The s8 incident T206743: S8 replication issues leading to rows missing during eqiad -> codfw switch (Was: "A few lexemes disappeared") was caused by a replication gap (which is still under investigation).
This gap is hard to detect if replication doesn't get broken (which should have happened, but so far we don't know why it didn't).
There are plans to automatically check tables for data differences as part of T104459: Automate the check and fix of object, schema and data drifts between mediawiki HEAD, production masters and slaves, if we'd have had a process that checks some tables for differences, we could have detected that some tables had differences, and an investigation would have probably started.
The idea is to check some important (but not to big tables) that are likely to have many changes during the day, so we can detect differences.

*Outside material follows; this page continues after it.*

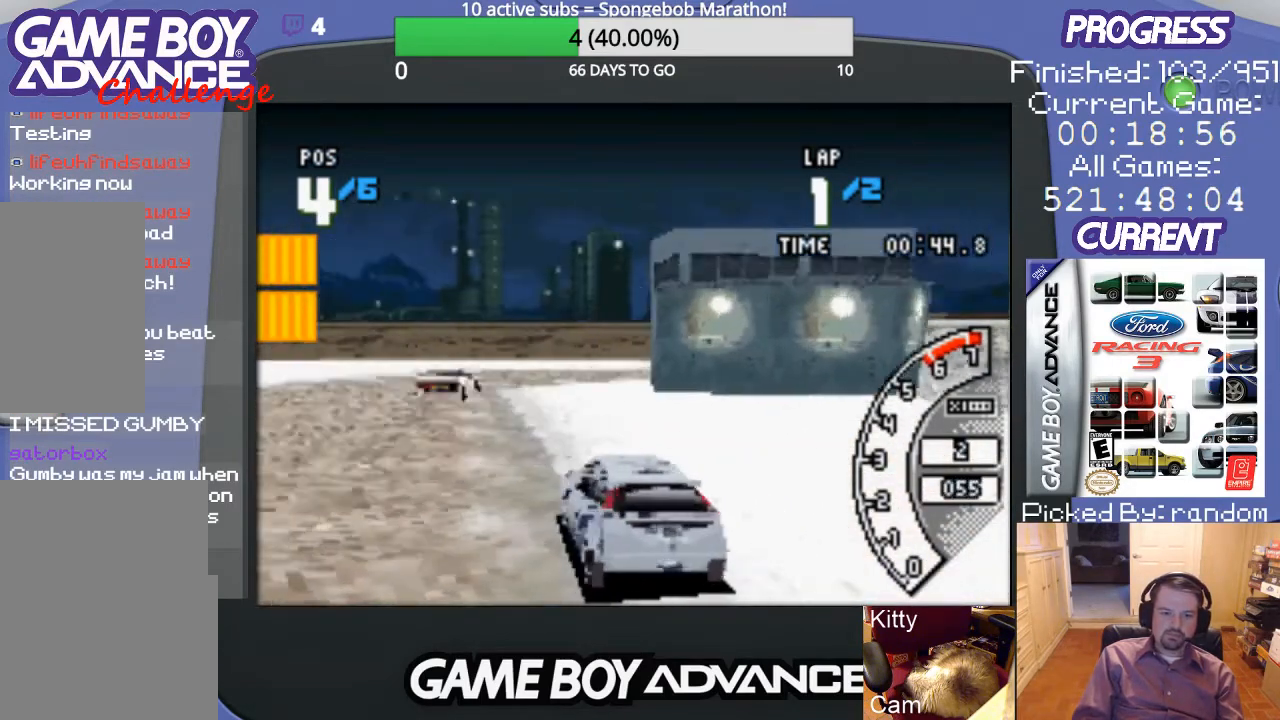
{"buttons": ["A", "DPAD_RIGHT"], "events": [[67, "DPAD_RIGHT", "down"], [167, "DPAD_RIGHT", "up"], [500, "DPAD_RIGHT", "down"]]}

We could start with the user table on one wiki per section.
This table is concurrent enough but not too big in size that it can be compared in less than an hour for enwiki for example and even if there are schema changes running on that table, they would not be big enough that they can take more than 24h to be completed.
We should use compare.py with non too aggressive options so it can be done automatically and without any risks.
The first approach could be to compare one host per DC, maybe candidate masters of each DC once a day and if there are differences, send an email (the same way we do with the data checks on labs)
Right now there is no inventory where we can automatically detect and select the candidate masters, so the hosts to check should be hardcoded manually (or selected by grepping on db-eqiad.php and db-codfw.php).